_Records_
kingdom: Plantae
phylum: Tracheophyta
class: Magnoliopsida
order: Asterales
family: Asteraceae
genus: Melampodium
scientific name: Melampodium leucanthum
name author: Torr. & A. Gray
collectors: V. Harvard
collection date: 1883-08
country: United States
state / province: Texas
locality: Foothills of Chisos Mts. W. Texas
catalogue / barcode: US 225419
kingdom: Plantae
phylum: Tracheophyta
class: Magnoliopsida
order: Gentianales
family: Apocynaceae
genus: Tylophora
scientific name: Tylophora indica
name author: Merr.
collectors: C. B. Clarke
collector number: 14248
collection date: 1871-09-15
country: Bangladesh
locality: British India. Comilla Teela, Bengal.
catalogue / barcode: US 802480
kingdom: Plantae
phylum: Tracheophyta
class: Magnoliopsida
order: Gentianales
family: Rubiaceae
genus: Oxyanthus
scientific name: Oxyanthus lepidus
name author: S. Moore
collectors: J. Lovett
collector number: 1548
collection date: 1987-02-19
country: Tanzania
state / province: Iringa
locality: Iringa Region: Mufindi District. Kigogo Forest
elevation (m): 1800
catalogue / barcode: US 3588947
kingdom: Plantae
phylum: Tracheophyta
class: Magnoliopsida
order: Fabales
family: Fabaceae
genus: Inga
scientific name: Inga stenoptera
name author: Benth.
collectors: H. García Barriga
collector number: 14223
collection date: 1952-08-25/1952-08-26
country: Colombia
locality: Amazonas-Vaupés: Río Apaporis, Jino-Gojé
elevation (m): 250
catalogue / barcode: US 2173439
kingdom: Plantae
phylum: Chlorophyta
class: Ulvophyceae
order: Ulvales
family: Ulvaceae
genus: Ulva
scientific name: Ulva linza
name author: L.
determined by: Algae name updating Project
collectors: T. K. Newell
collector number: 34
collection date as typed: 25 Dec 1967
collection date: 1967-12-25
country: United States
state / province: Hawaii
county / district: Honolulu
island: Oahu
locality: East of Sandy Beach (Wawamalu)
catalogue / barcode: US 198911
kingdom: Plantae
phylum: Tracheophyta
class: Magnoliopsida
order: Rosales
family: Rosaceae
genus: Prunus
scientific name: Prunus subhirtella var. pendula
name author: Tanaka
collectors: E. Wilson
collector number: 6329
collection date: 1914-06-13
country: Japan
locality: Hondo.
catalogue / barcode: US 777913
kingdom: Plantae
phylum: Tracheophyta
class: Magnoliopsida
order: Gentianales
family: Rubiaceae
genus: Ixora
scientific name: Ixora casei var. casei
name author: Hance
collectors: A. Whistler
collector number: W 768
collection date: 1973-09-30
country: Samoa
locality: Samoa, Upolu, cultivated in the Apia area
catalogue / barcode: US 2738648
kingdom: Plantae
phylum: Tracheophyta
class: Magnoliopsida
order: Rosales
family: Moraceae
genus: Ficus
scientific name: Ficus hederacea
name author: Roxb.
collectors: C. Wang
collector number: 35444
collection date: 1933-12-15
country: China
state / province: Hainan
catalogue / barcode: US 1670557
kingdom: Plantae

_WHAT YOU WILL DO_
Put every line of the listing above into a Markdown table with two columns, Row and Listing line. Number the rows in order and leave out any blank lines.

_EXPECTED ANSWER_
| Row | Listing line |
|---|---|
| 1 | kingdom: Plantae |
| 2 | phylum: Tracheophyta |
| 3 | class: Magnoliopsida |
| 4 | order: Asterales |
| 5 | family: Asteraceae |
| 6 | genus: Melampodium |
| 7 | scientific name: Melampodium leucanthum |
| 8 | name author: Torr. & A. Gray |
| 9 | collectors: V. Harvard |
| 10 | collection date: 1883-08 |
| 11 | country: United States |
| 12 | state / province: Texas |
| 13 | locality: Foothills of Chisos Mts. W. Texas |
| 14 | catalogue / barcode: US 225419 |
| 15 | kingdom: Plantae |
| 16 | phylum: Tracheophyta |
| 17 | class: Magnoliopsida |
| 18 | order: Gentianales |
| 19 | family: Apocynaceae |
| 20 | genus: Tylophora |
| 21 | scientific name: Tylophora indica |
| 22 | name author: Merr. |
| 23 | collectors: C. B. Clarke |
| 24 | collector number: 14248 |
| 25 | collection date: 1871-09-15 |
| 26 | country: Bangladesh |
| 27 | locality: British India. Comilla Teela, Bengal. |
| 28 | catalogue / barcode: US 802480 |
| 29 | kingdom: Plantae |
| 30 | phylum: Tracheophyta |
| 31 | class: Magnoliopsida |
| 32 | order: Gentianales |
| 33 | family: Rubiaceae |
| 34 | genus: Oxyanthus |
| 35 | scientific name: Oxyanthus lepidus |
| 36 | name author: S. Moore |
| 37 | collectors: J. Lovett |
| 38 | collector number: 1548 |
| 39 | collection date: 1987-02-19 |
| 40 | country: Tanzania |
| 41 | state / province: Iringa |
| 42 | locality: Iringa Region: Mufindi District. Kigogo Forest |
| 43 | elevation (m): 1800 |
| 44 | catalogue / barcode: US 3588947 |
| 45 | kingdom: Plantae |
| 46 | phylum: Tracheophyta |
| 47 | class: Magnoliopsida |
| 48 | order: Fabales |
| 49 | family: Fabaceae |
| 50 | genus: Inga |
| 51 | scientific name: Inga stenoptera |
| 52 | name author: Benth. |
| 53 | collectors: H. García Barriga |
| 54 | collector number: 14223 |
| 55 | collection date: 1952-08-25/1952-08-26 |
| 56 | country: Colombia |
| 57 | locality: Amazonas-Vaupés: Río Apaporis, Jino-Gojé |
| 58 | elevation (m): 250 |
| 59 | catalogue / barcode: US 2173439 |
| 60 | kingdom: Plantae |
| 61 | phylum: Chlorophyta |
| 62 | class: Ulvophyceae |
| 63 | order: Ulvales |
| 64 | family: Ulvaceae |
| 65 | genus: Ulva |
| 66 | scientific name: Ulva linza |
| 67 | name author: L. |
| 68 | determined by: Algae name updating Project |
| 69 | collectors: T. K. Newell |
| 70 | collector number: 34 |
| 71 | collection date as typed: 25 Dec 1967 |
| 72 | collection date: 1967-12-25 |
| 73 | country: United States |
| 74 | state / province: Hawaii |
| 75 | county / district: Honolulu |
| 76 | island: Oahu |
| 77 | locality: East of Sandy Beach (Wawamalu) |
| 78 | catalogue / barcode: US 198911 |
| 79 | kingdom: Plantae |
| 80 | phylum: Tracheophyta |
| 81 | class: Magnoliopsida |
| 82 | order: Rosales |
| 83 | family: Rosaceae |
| 84 | genus: Prunus |
| 85 | scientific name: Prunus subhirtella var. pendula |
| 86 | name author: Tanaka |
| 87 | collectors: E. Wilson |
| 88 | collector number: 6329 |
| 89 | collection date: 1914-06-13 |
| 90 | country: Japan |
| 91 | locality: Hondo. |
| 92 | catalogue / barcode: US 777913 |
| 93 | kingdom: Plantae |
| 94 | phylum: Tracheophyta |
| 95 | class: Magnoliopsida |
| 96 | order: Gentianales |
| 97 | family: Rubiaceae |
| 98 | genus: Ixora |
| 99 | scientific name: Ixora casei var. casei |
| 100 | name author: Hance |
| 101 | collectors: A. Whistler |
| 102 | collector number: W 768 |
| 103 | collection date: 1973-09-30 |
| 104 | country: Samoa |
| 105 | locality: Samoa, Upolu, cultivated in the Apia area |
| 106 | catalogue / barcode: US 2738648 |
| 107 | kingdom: Plantae |
| 108 | phylum: Tracheophyta |
| 109 | class: Magnoliopsida |
| 110 | order: Rosales |
| 111 | family: Moraceae |
| 112 | genus: Ficus |
| 113 | scientific name: Ficus hederacea |
| 114 | name author: Roxb. |
| 115 | collectors: C. Wang |
| 116 | collector number: 35444 |
| 117 | collection date: 1933-12-15 |
| 118 | country: China |
| 119 | state / province: Hainan |
| 120 | catalogue / barcode: US 1670557 |
| 121 | kingdom: Plantae |